Share your dilemmas and get honest opinions from other Mumsnetters.

To just want to escape somewhere with my kids

3 replies

CookieMonsterMummy · 09/04/2023 17:52

I’m just so unhappy and planning my exit. In a really unhappy marriage and have posted about him yesterday so don’t mind if anyone wants to read that too. If I do leave him I can’t stay in the UK as it will be too difficult, I was born here so only country I’ve known. Family will not take it well as no one has ever divorced and I will bring Shame onto the family. I know I can’t overnight just go as I need to get back into work (teaching) and save up enough. Also need to do it when it will impact kids less if that’s possible. DH has made it clear he won’t give a shit if I take the kids and won’t try to get custody or try to find me but his mother is a different story but legally she has very little right from what I’ve researched.

How do I do it? Where can I actually go. I know I’ll have to lose contact with friends and family here for a short time at least till I settle but plan for it not to be forever just long enough for no one to guilt me into getting back to my dysfunctional marriage and for my mum not to manipulate me into saying my dad has had a heart attack due to the shame I’ve caused. I won’t contact a Womens shelter - I don’t want to get into it as don’t want other women reading this and be put off if they need to contact a shelter but my experiences are not good. I tried 2 different faith based shelters in my 12 years marriage and both let me down horribly. The conditions were not where I want to live with my kids, that would mess them up even more and would be better for them if I actually stayed in the marriage than live in a shelter. I need to find a home with a job preferably in another country. I’m hoping I can use my teaching degree to some extent - any ideas?

OP posts:
LastWill · 09/04/2023 22:37

It sounds like a difficult situation for you, I don’t have any experience, maybe repost this in relationships. There are lots of very knowledgeable posters on there who will be able to give you advice.

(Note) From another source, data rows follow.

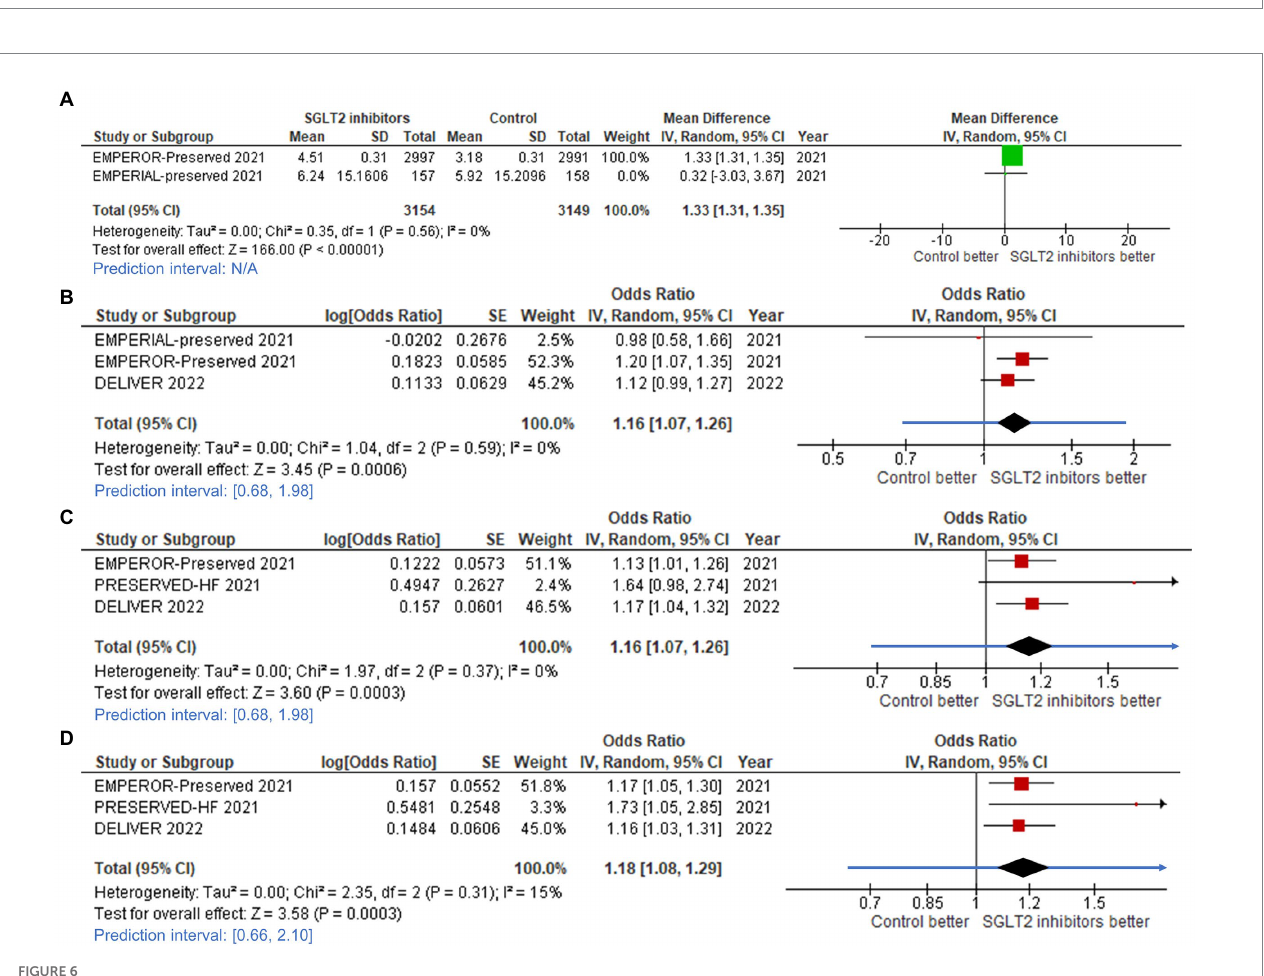
FIGURE 6 Forest plots of studies that evaluated (A) change in Kansas City Cardiomyopathy Questionnaire (KCCQ) – clinical summary score; (B) increased KCCQ-total symptom (TS) score; (C) increased KCCQ-clinical summary (CS) score; and, (D) increased KCCQ-overall summary (OS) score compared between patients receiving sodium-glucose cotransporter-2 (SGLT2) inhibitors and controls among all heart failure with mildly reduced (HFmrEF) or preserved ejection fraction (HFpEF)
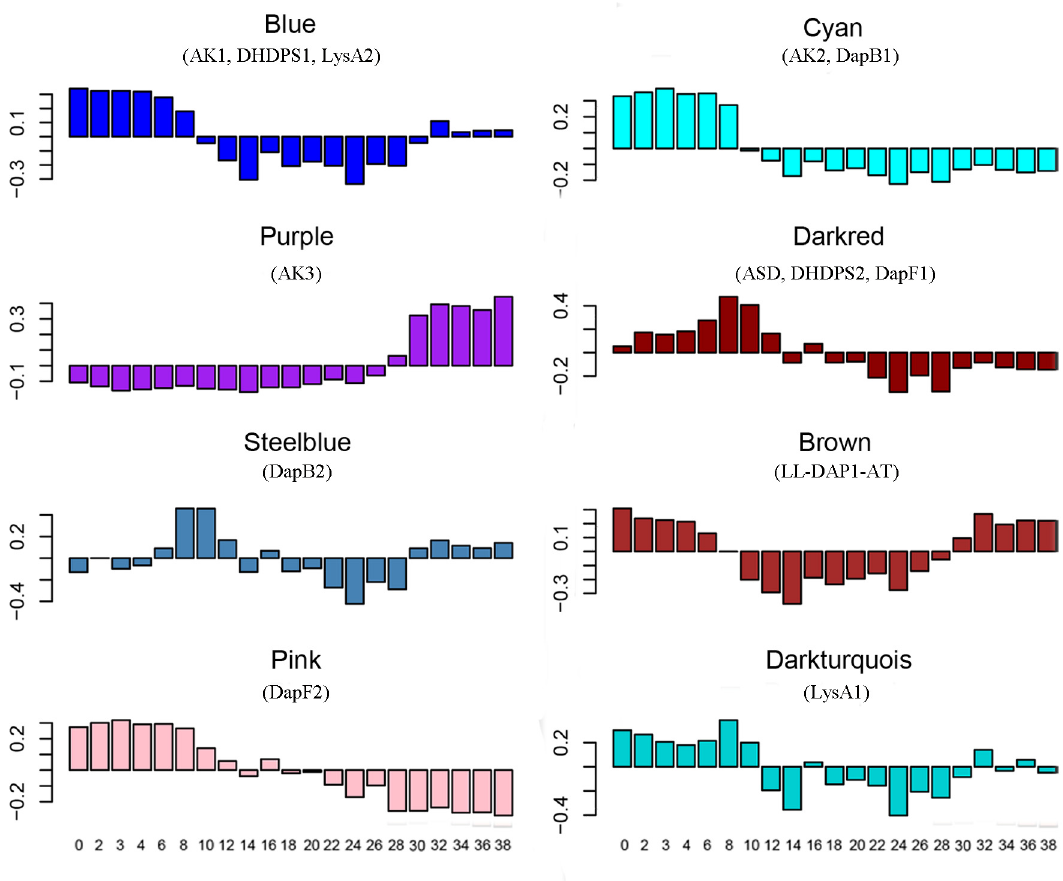
Fig 2. Expression pattern of LBPGs coexpressed genes. The module eigengenes are used to represent the genes expression pattern within each module. Each bar represents one sample (days after pollination) and the color represents the module color, the LBPGs was list below the module name. The value of the module eigengenes for each sample is displayed on the y axis.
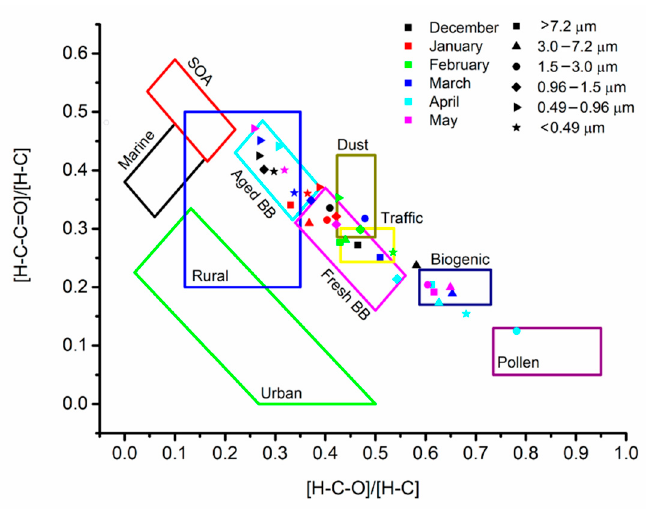
Figure 3. Functional group distribution diagram of water-soluble organic carbon.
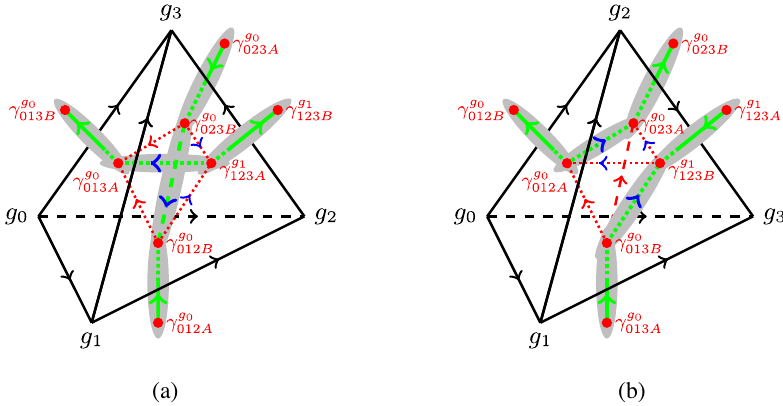
FIG. 10. Resolvation of four strings of Kitaev chains meeting at one tetrahedron. If four strings (green lines) meet at one tetrahedron, we should pair the Majorana fermions γ g 1 123 tetrahedron. We omit the labels of Majorana fermions ( γ σ tetrahedron (b) Negative oriented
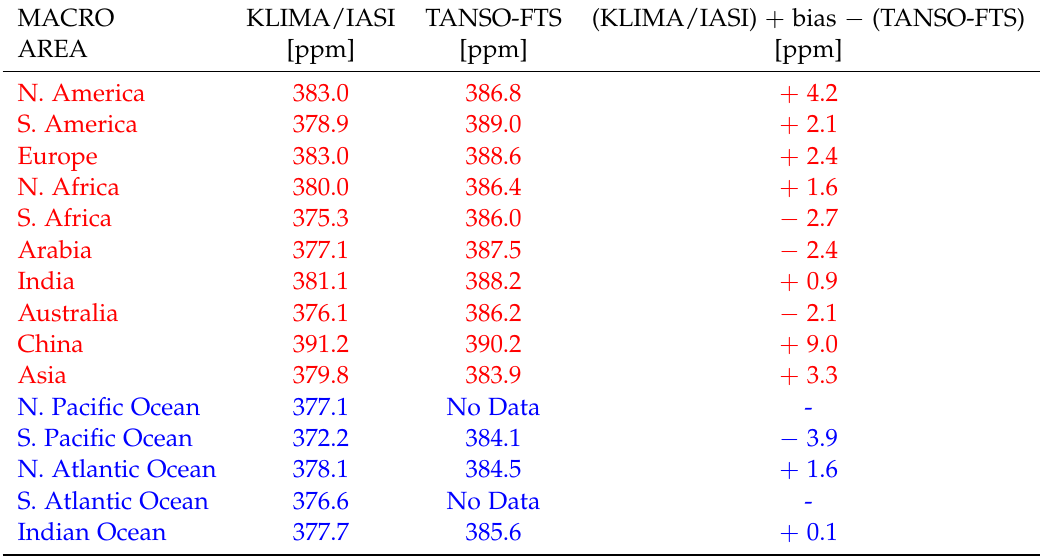
Table 1: Comparison of the retrieved annual average of XCO 2 [ppm] in selected homogeneous macro areas. In red are reported macro areas over land, in blue are reported macro areas over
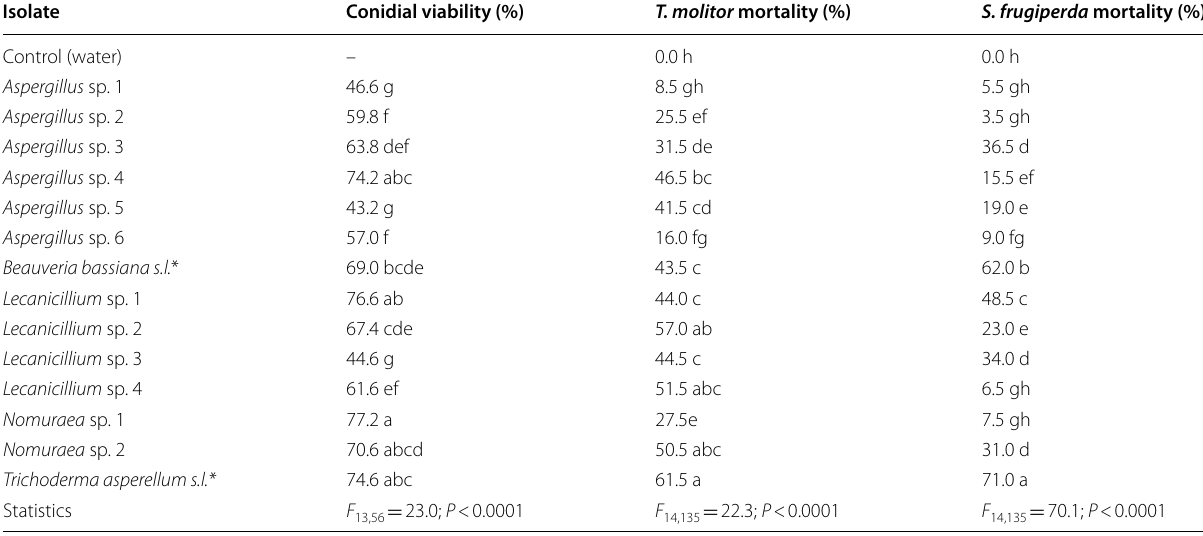
Means followed by the same letters within each column are not significantly different at P < 0.05 according to DMRT. Asterisk (*) indicates that the isolate was further identified based on its morphological characteristics and defined sensu lato (abbreviation “ s.l. ”)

Badbudgeter · 09/04/2023 22:54

With respect I think you’re going to find this impossible. Setting up a new life in a new country with your children is a fantasy. You would need his consent to move abroad for a start. Much better to stay in the Uk where you have access to housing/ social security system.

Despite there being long waits for council flats in many parts of the UK there are places without waiting lists. See if you can get a flat somewhere, apply for universal credit, sign up to do supply teaching and look for a permanent job.

DivorcingEU · 09/04/2023 22:58

Can you not stay in the U.K. but far away? Say you're in the Midlands, then go to Inverness? Or Belfast? Or even Newcastle. You don't need to tell them where you are. And it can circumvent problems caused for you by MIL convincing "D"H to go to the police and say you've kidnapped the kids and taken them abroad. If you legally take them abroad, you'll need proof that he's agreed and usually that involves providing a location. But if you stay in the U.K., it removes the international kidnapping issue which can be extremely problematic.

I haven't read your other post, but it sounds like you have evidence that he's abusive? If you don't, it may be worth speaking to Women's Aid to ask about legalities of disappearing with them, IF he's convinced to put in a report by his mother.